## YOUR INSTRUCTIONS
Here are the records. Write out exactly the lines between the one holding "5.6 Setting Multiple" and the one holding "uint8_t ch_set_config (ch_dev_t", inclusive.

## DATASET RECORDS

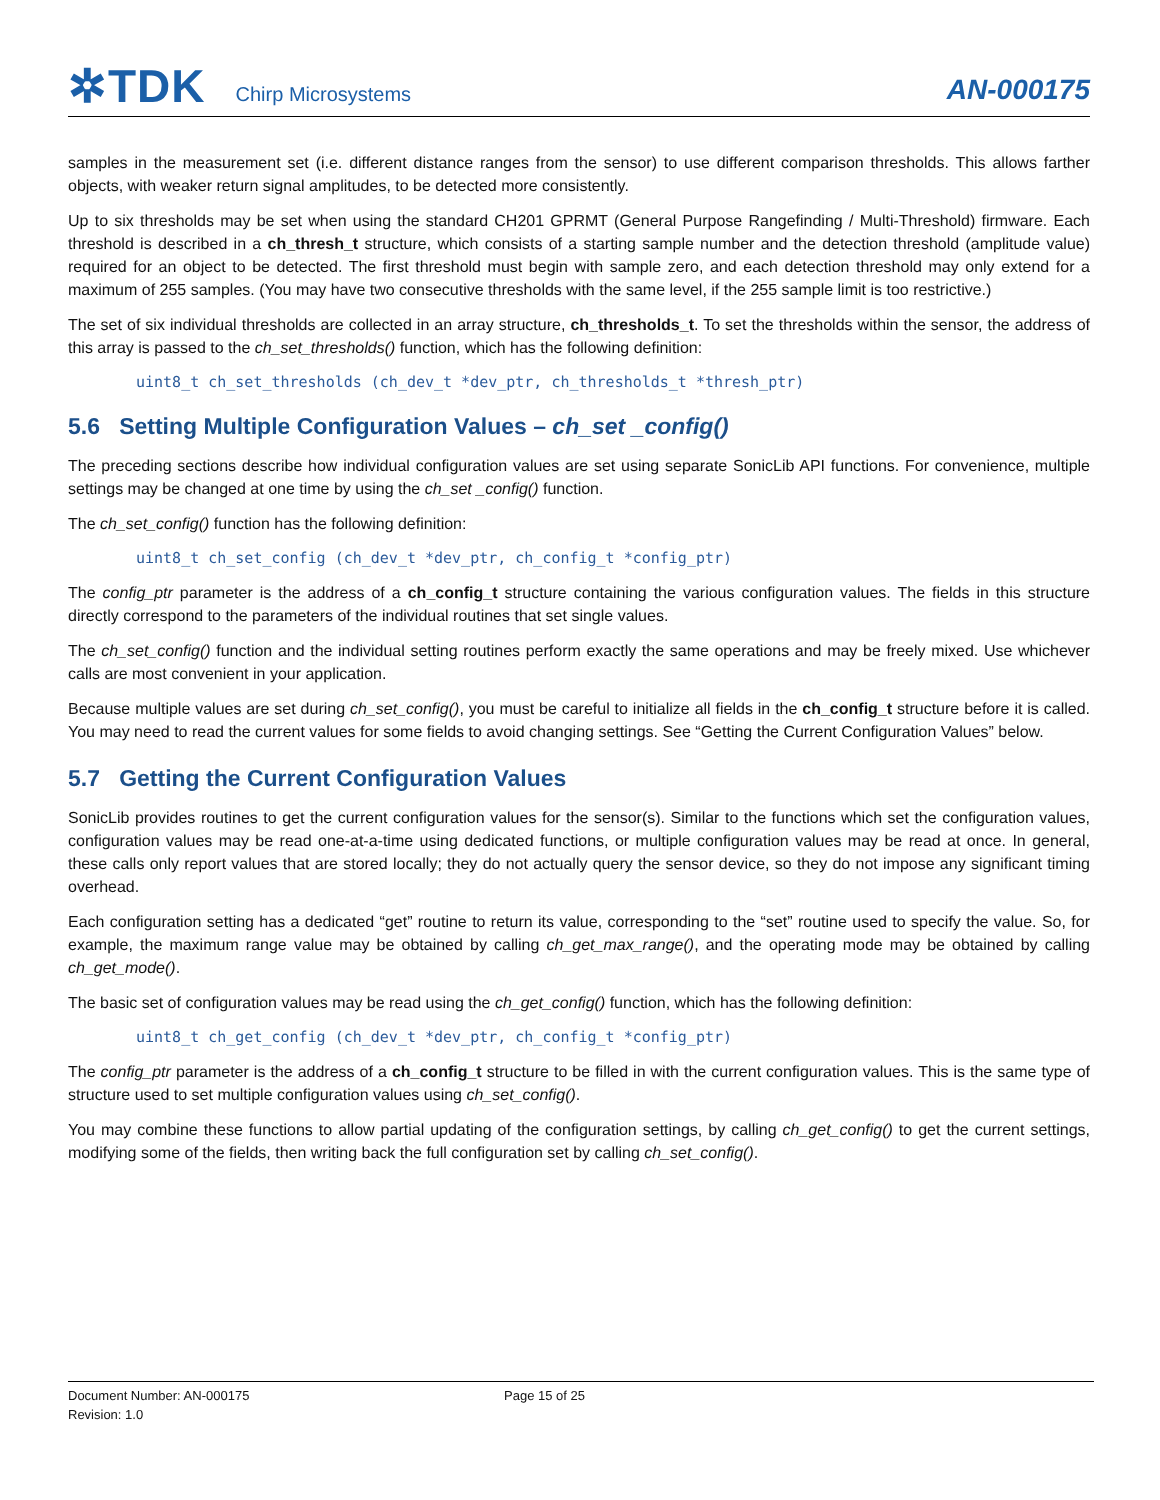✲TDK Chirp Microsystems
AN-000175
samples in the measurement set (i.e. different distance ranges from the sensor) to use different comparison thresholds. This allows farther objects, with weaker return signal amplitudes, to be detected more consistently.
Up to six thresholds may be set when using the standard CH201 GPRMT (General Purpose Rangefinding / Multi-Threshold) firmware. Each threshold is described in a ch_thresh_t structure, which consists of a starting sample number and the detection threshold (amplitude value) required for an object to be detected. The first threshold must begin with sample zero, and each detection threshold may only extend for a maximum of 255 samples. (You may have two consecutive thresholds with the same level, if the 255 sample limit is too restrictive.)
The set of six individual thresholds are collected in an array structure, ch_thresholds_t. To set the thresholds within the sensor, the address of this array is passed to the ch_set_thresholds() function, which has the following definition:
uint8_t ch_set_thresholds (ch_dev_t *dev_ptr, ch_thresholds_t *thresh_ptr)
5.6 Setting Multiple Configuration Values – ch_set _config()
The preceding sections describe how individual configuration values are set using separate SonicLib API functions. For convenience, multiple settings may be changed at one time by using the ch_set _config() function.
The ch_set_config() function has the following definition:
uint8_t ch_set_config (ch_dev_t *dev_ptr, ch_config_t *config_ptr)
The config_ptr parameter is the address of a ch_config_t structure containing the various configuration values. The fields in this structure directly correspond to the parameters of the individual routines that set single values.
The ch_set_config() function and the individual setting routines perform exactly the same operations and may be freely mixed. Use whichever calls are most convenient in your application.
Because multiple values are set during ch_set_config(), you must be careful to initialize all fields in the ch_config_t structure before it is called. You may need to read the current values for some fields to avoid changing settings. See “Getting the Current Configuration Values” below.
5.7 Getting the Current Configuration Values
SonicLib provides routines to get the current configuration values for the sensor(s). Similar to the functions which set the configuration values, configuration values may be read one-at-a-time using dedicated functions, or multiple configuration values may be read at once. In general, these calls only report values that are stored locally; they do not actually query the sensor device, so they do not impose any significant timing overhead.
Each configuration setting has a dedicated “get” routine to return its value, corresponding to the “set” routine used to specify the value. So, for example, the maximum range value may be obtained by calling ch_get_max_range(), and the operating mode may be obtained by calling ch_get_mode().
The basic set of configuration values may be read using the ch_get_config() function, which has the following definition:
uint8_t ch_get_config (ch_dev_t *dev_ptr, ch_config_t *config_ptr)
The config_ptr parameter is the address of a ch_config_t structure to be filled in with the current configuration values. This is the same type of structure used to set multiple configuration values using ch_set_config().
You may combine these functions to allow partial updating of the configuration settings, by calling ch_get_config() to get the current settings, modifying some of the fields, then writing back the full configuration set by calling ch_set_config().
Document Number: AN-000175
Revision: 1.0
Page 15 of 25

## SOLUTION FOR THIS TASK
5.6 Setting Multiple Configuration Values – ch_set _config()
The preceding sections describe how individual configuration values are set using separate SonicLib API functions. For convenience, multiple settings may be changed at one time by using the ch_set _config() function.
The ch_set_config() function has the following definition:
uint8_t ch_set_config (ch_dev_t *dev_ptr, ch_config_t *config_ptr)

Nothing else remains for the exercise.